今リシュンの上っている港と市庁舎をつなぐ階段にも、様々な屋台や食堂、水揚げされたばかりの魚や色とりどりの果物、それに行き交う人々の放つ、どろどろに煮詰まった匂いが渦巻いている。 人ごみをかき分けて向かいの古着屋に入ろうとしたとき、リシュンの後ろで大きな声が上がった。
振り返ってみると、昼食を摂りに坂を上ってきたのだろうか、数人の担夫が、妙に体の大きな物乞い二人に絡んでいる。リシュンはそっと胸をなでおろし、うらぶれた古着屋の庇に入った。
「いらっしゃい。何かご入用ですかい?」
古着屋は少しうつむき、ちらちらと上目遣いでリシュンを窺った。もちろんのこと、リシュンの眼鏡にかなう品はこの店の中にはない。

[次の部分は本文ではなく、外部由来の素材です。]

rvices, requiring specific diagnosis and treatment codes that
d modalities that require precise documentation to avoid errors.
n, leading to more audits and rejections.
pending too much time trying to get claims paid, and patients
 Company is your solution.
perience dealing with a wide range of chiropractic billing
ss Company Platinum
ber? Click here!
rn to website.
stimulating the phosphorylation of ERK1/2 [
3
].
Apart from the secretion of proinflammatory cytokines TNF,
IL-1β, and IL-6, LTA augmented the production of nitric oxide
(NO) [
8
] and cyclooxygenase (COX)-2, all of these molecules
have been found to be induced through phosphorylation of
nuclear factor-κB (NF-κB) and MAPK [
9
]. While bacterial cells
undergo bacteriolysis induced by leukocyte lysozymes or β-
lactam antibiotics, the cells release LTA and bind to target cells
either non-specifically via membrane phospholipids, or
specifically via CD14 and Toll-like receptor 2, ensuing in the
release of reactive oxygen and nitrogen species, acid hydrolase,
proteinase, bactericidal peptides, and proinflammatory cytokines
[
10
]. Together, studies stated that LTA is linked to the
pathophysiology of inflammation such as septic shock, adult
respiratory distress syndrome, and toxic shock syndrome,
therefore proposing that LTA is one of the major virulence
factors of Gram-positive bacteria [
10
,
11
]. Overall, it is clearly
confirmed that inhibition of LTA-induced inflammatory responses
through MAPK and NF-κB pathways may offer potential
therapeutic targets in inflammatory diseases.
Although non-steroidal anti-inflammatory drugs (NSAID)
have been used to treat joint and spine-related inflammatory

「新しい召使が来たので、大きめの男物を見繕っていただきたいのです。内働きの召使はみんな暇を出してしまいましたが、うちは父も年ですし、何かと男手が必要で……」
丁寧に仕立てられた厚手の笑顔は、古着屋の眼差しを音もなく塞いでしまった。
「お客さんも見かけによらず苦労してるんですなぁ。最近はどこも景気が悪くていけませんや」
老人の言葉には、いくらか訛りが残っている。野暮ったいがおおらかな、これは北海の島国の響きだ。

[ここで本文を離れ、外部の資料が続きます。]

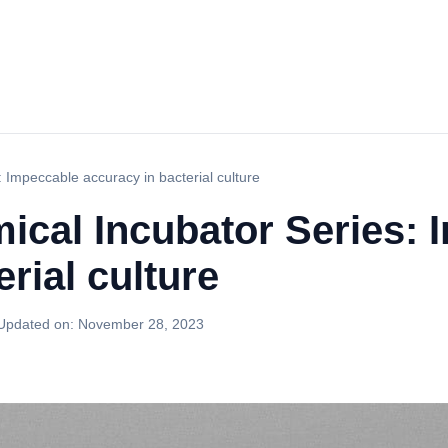
: Impeccable accuracy in bacterial culture
ical Incubator Series:
rial culture
Updated on:
November 28, 2023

「大きめの男物……っと、これなんか、どうです? わりに綺麗だし、縫い目もしっかりしてますよ」
奥にかかった服の中から古着屋が取り出した長衣を見て、リシュンは小さく苦笑した。確かに大きめだが、シャビィの体は大きめではきかない。
「ごめんなさい。初めから一番大きいものを探してもらうべきでした」
服を選び直しながら、古着屋は胡麻塩頭をかきむしった。
「いっそのこと、その大男も連れてきてくれると話も早いんですがね……」
令嬢の外出に下男が添わないというのも、おかしな話である。
リシュンは慌てず、ゆっくりと言い訳した。
「出がけに連れてこようとしたのですが、ちょうど雨漏りを直してもらっていたところなので、声をかけるのを止めたのです。この天気も、いつまで続くかわからないでしょう?」
雨が絶えてしばらく経つが、今日の空には背の高い雲がいくつか浮かんでいる。古着屋は、いくらか鼻をひくつかせてから、頷いた。

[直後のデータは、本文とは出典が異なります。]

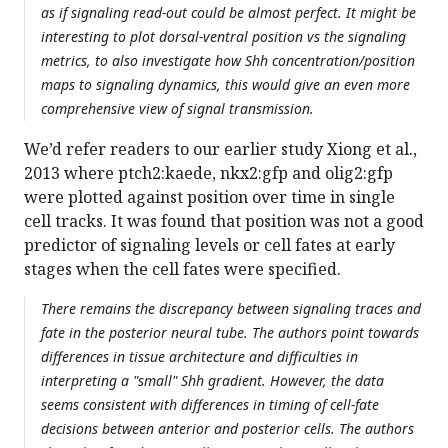
as if signaling read-out could be almost perfect. It might be
interesting to plot dorsal-ventral position vs the signaling
metrics, to also investigate how Shh concentration/position
maps to signaling dynamics, this would give an even more
comprehensive view of signal transmission.
We’d refer readers to our earlier study Xiong et al.,
2013 where ptch2:kaede, nkx2:gfp and olig2:gfp
were plotted against position over time in single
cell tracks. It was found that position was not a good
predictor of signaling levels or cell fates at early
stages when the cell fates were specified.
There remains the discrepancy between signaling traces and
fate in the posterior neural tube. The authors point towards
differences in tissue architecture and difficulties in
interpreting a "small" Shh gradient. However, the data
seems consistent with differences in timing of cell-fate
decisions between anterior and posterior cells. The authors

「確かに、雨の匂いがしまさ。夜中に降ったから、しばらく降らないと思ってたんですがね」
今夜は、ひどい土砂降りになるかもしれません。古着屋は、今度こそとびきり大きな服を引っ張り出した。檜皮色をした麻の長衣はゴワゴワしているが、ゆったりと幅があって涼しそうだ。これなら十分間に合うだろう。
「ちょうど良い大きさです。これを貰いましょう」
リシュンからお代を受け取りながら、古着屋はそりゃ、本当に大きいですな、と驚いてみせた。シャビィの着替えは、畳んでもなお大きい。受け取った服を苦労して抱えると、リシュンはため息をつきながら長い家路についたのだった。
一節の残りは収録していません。